- Opening Delimiter -

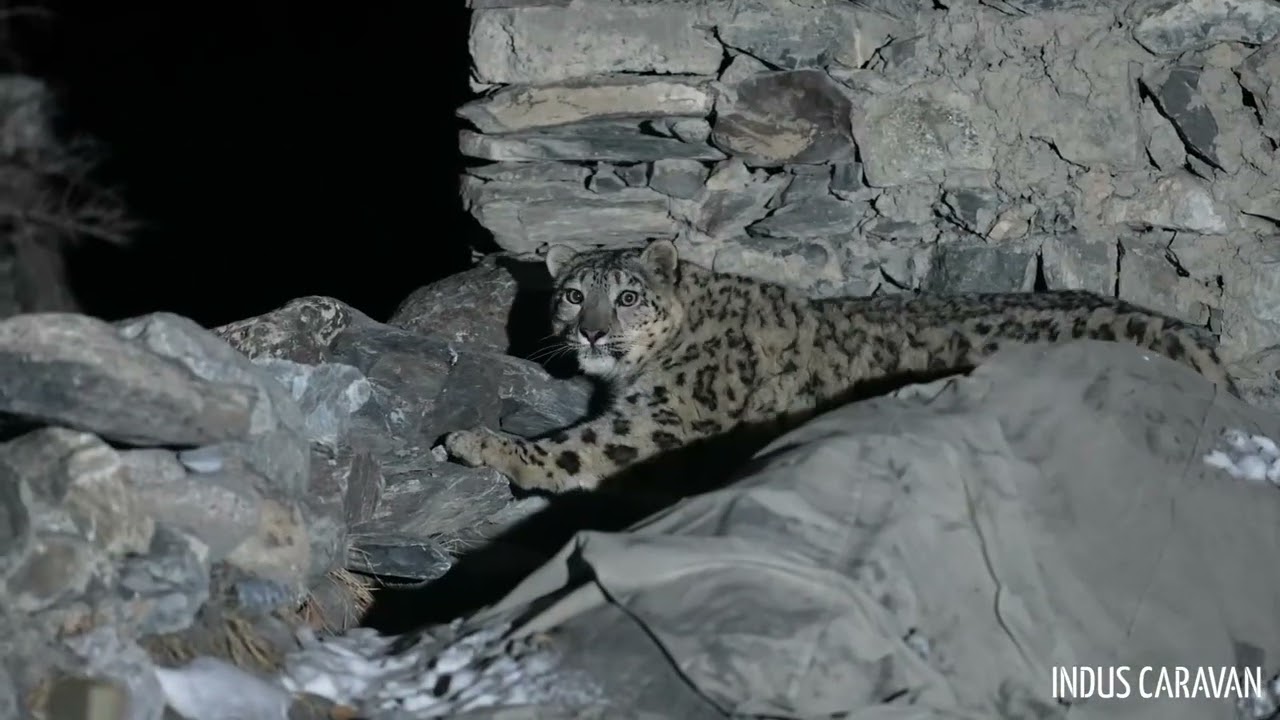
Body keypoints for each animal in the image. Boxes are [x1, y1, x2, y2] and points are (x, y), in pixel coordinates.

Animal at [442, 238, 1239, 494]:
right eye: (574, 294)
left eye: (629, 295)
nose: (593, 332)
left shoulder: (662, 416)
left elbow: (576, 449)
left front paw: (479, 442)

- Closing Delimiter -
- Opening Delimiter -

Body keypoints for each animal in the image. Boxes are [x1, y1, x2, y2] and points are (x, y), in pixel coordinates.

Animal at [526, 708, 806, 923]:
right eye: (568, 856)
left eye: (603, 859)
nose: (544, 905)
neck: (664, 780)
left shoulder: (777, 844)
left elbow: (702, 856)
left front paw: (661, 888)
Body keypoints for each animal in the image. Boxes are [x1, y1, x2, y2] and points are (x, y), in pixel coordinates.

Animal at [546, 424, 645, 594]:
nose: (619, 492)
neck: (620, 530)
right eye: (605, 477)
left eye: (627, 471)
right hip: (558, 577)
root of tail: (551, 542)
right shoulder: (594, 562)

- Closing Delimiter -
- Opening Delimiter -

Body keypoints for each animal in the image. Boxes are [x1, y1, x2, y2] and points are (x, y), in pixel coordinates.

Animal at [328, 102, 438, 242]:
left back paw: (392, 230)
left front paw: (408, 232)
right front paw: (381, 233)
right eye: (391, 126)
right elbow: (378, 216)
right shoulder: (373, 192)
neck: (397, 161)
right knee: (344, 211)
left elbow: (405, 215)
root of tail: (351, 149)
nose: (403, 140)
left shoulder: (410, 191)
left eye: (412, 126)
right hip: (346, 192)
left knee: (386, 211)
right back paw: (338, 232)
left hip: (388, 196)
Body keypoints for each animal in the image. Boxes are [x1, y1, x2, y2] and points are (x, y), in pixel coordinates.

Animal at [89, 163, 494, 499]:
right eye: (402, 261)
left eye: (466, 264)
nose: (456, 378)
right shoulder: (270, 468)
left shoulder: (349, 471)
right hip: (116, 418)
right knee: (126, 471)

- Closing Delimiter -

§ Task prompt:
Once you find the line with "left back paw: (392, 230)" above, print it and every line after it up to and including the line with "right knee: (126, 471)", exactly as written and nothing else.

§ Response for this exercise:
left back paw: (392, 230)
left front paw: (408, 232)
right front paw: (381, 233)
right eye: (391, 126)
right elbow: (378, 216)
right shoulder: (373, 192)
neck: (397, 161)
right knee: (344, 211)
left elbow: (405, 215)
root of tail: (351, 149)
nose: (403, 140)
left shoulder: (410, 191)
left eye: (412, 126)
right hip: (346, 192)
left knee: (386, 211)
right back paw: (338, 232)
left hip: (388, 196)
Body keypoints for each animal in the image. Boxes are [x1, y1, x2, y2] and points are (x, y), in pixel coordinates.

Animal at [89, 163, 494, 499]:
right eye: (402, 261)
left eye: (466, 264)
nose: (456, 378)
right shoulder: (270, 468)
left shoulder: (349, 471)
right hip: (116, 418)
right knee: (126, 471)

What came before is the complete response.